---------- Input for this task

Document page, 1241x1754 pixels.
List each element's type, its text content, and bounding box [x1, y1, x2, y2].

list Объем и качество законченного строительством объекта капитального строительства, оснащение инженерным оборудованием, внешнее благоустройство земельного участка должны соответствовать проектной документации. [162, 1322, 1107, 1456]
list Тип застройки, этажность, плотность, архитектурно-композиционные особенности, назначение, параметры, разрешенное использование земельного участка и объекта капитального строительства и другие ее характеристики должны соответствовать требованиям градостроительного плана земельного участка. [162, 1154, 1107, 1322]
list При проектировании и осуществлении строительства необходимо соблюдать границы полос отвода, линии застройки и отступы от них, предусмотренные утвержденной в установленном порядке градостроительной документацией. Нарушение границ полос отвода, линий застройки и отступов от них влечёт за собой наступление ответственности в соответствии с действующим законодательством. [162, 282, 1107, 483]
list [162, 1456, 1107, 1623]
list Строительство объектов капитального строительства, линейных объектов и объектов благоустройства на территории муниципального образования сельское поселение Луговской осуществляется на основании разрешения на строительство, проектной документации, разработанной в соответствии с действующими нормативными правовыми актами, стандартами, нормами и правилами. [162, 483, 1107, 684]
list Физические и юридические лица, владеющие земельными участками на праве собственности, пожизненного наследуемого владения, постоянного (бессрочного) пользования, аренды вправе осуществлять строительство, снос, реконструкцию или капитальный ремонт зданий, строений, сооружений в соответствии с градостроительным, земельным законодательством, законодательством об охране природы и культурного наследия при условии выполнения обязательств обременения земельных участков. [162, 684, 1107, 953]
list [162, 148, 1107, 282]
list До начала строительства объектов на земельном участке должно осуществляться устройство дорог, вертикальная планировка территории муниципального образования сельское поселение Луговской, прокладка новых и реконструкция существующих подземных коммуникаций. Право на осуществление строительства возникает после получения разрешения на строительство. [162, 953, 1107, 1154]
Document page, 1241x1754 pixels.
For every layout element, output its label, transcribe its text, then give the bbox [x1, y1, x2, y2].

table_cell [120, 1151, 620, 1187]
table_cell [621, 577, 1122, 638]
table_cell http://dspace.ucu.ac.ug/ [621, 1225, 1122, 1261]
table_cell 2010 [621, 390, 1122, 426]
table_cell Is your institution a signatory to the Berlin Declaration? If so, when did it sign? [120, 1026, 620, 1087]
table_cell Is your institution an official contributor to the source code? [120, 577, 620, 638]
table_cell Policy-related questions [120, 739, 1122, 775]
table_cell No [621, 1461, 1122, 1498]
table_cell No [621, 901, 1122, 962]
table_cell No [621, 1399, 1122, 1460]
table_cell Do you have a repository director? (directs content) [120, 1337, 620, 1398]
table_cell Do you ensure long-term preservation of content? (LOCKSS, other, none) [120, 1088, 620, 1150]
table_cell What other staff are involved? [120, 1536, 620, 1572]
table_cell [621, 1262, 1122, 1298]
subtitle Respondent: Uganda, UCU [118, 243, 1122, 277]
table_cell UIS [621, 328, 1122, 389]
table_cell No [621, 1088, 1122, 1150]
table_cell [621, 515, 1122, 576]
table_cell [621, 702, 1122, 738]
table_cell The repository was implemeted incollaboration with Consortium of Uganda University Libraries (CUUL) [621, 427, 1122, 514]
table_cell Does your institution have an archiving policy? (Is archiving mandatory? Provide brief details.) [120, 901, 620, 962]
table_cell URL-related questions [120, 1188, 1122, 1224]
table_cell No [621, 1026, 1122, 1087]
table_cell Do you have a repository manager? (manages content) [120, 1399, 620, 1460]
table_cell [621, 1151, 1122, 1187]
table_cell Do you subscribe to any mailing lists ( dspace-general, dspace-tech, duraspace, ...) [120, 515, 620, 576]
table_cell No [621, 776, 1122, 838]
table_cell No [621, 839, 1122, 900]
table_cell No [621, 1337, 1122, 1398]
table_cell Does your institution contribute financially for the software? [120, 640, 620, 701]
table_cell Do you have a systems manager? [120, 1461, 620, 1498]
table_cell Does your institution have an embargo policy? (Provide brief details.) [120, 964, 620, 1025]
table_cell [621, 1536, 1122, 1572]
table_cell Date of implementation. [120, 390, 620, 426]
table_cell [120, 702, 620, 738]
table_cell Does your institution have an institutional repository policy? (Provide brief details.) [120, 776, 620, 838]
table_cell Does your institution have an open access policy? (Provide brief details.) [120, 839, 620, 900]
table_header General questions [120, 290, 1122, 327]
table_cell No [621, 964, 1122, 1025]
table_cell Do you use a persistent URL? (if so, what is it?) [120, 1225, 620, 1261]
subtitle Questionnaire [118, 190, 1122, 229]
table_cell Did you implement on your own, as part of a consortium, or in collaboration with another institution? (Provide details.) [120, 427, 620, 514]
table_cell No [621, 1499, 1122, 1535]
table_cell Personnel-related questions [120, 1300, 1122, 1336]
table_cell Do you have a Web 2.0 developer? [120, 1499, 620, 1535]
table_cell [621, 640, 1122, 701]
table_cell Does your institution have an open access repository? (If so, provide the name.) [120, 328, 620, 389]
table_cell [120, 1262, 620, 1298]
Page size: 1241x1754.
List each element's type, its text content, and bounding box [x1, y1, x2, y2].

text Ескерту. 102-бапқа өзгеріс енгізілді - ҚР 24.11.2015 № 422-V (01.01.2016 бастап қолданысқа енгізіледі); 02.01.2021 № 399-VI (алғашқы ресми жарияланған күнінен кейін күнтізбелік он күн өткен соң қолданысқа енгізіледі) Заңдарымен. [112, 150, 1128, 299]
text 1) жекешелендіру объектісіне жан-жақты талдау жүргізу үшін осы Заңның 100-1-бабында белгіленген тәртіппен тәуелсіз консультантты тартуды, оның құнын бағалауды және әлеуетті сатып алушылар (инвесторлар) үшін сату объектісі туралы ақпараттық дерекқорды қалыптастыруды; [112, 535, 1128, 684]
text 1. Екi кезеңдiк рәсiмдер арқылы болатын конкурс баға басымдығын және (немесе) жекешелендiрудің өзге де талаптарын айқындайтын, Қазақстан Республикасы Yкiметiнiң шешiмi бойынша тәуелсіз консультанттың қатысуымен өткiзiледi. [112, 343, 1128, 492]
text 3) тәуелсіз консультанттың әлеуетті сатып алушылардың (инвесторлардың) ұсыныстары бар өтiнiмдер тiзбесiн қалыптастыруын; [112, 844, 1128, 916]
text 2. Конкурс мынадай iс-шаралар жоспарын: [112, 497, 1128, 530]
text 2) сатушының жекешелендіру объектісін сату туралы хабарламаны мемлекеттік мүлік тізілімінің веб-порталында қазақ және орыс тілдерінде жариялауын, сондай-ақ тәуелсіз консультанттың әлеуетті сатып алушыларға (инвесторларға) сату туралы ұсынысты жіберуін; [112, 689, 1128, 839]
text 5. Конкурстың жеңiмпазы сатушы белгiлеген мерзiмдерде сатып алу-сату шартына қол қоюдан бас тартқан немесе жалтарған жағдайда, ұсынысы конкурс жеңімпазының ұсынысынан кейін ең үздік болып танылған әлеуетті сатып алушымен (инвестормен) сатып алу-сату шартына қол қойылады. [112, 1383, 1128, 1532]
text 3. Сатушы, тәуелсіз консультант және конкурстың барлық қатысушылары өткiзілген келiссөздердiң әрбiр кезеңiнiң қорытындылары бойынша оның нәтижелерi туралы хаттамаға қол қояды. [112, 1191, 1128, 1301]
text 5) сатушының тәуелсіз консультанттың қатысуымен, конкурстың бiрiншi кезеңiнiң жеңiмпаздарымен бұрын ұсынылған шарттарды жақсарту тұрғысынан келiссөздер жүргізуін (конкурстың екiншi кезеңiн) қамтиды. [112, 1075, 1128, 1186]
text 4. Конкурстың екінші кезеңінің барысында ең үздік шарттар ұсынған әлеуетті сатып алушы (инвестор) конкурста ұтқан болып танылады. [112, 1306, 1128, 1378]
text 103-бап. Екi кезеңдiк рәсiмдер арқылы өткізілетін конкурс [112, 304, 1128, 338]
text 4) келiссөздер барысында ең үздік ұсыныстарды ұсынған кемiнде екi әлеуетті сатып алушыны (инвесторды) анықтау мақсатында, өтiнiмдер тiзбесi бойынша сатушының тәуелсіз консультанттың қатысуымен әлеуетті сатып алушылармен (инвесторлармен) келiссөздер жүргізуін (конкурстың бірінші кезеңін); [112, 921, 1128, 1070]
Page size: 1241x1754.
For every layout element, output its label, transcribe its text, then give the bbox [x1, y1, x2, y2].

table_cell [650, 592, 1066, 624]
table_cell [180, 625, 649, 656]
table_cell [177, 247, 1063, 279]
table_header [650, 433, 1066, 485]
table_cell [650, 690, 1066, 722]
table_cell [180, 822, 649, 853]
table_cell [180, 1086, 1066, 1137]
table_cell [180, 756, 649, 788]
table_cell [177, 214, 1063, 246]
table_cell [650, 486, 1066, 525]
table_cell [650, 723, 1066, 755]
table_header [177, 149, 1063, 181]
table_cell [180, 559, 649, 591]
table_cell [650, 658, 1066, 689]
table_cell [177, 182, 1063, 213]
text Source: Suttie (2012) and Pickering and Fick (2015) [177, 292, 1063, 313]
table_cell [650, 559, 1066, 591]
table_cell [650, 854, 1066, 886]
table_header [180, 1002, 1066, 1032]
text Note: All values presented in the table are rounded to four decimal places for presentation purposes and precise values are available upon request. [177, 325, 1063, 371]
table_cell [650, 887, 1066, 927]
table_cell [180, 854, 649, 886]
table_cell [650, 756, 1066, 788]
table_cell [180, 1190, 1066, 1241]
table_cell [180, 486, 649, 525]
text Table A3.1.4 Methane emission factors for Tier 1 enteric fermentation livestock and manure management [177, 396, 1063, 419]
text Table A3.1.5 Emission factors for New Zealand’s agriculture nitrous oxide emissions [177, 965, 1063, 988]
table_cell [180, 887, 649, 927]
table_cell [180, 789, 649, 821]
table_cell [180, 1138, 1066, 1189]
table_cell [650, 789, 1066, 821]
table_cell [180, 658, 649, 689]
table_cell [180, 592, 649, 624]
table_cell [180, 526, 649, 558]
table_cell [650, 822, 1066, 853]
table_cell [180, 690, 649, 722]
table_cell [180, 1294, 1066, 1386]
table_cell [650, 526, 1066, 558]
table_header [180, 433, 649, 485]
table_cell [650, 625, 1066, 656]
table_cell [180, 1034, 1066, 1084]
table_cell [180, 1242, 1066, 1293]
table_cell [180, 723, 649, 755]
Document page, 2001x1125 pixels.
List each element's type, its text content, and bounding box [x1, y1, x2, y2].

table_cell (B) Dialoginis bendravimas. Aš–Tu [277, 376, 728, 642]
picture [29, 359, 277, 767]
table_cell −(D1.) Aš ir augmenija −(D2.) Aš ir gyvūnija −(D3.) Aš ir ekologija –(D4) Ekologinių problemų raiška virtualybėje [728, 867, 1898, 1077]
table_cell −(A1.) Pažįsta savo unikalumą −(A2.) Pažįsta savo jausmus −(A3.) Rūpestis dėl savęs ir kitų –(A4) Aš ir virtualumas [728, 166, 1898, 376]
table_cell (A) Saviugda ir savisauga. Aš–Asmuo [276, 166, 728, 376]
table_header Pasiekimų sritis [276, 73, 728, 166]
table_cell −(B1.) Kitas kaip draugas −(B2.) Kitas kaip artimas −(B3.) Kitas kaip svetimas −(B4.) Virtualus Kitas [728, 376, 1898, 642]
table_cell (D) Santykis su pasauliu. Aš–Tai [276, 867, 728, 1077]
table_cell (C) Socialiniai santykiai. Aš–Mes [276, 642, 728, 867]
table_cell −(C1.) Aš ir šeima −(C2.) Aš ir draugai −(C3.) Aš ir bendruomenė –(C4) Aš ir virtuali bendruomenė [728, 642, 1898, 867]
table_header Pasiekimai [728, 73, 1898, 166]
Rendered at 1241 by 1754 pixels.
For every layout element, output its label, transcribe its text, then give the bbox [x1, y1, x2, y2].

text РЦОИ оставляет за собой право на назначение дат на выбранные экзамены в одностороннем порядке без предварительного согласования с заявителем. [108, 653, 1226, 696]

--------------------

All lines above that include the word "pixels" must be copied into the answer.

Response to the task:
Document page, 1241x1754 pixels.
Document page, 1241x1754 pixels.
Document page, 2001x1125 pixels.
Rendered at 1241 by 1754 pixels.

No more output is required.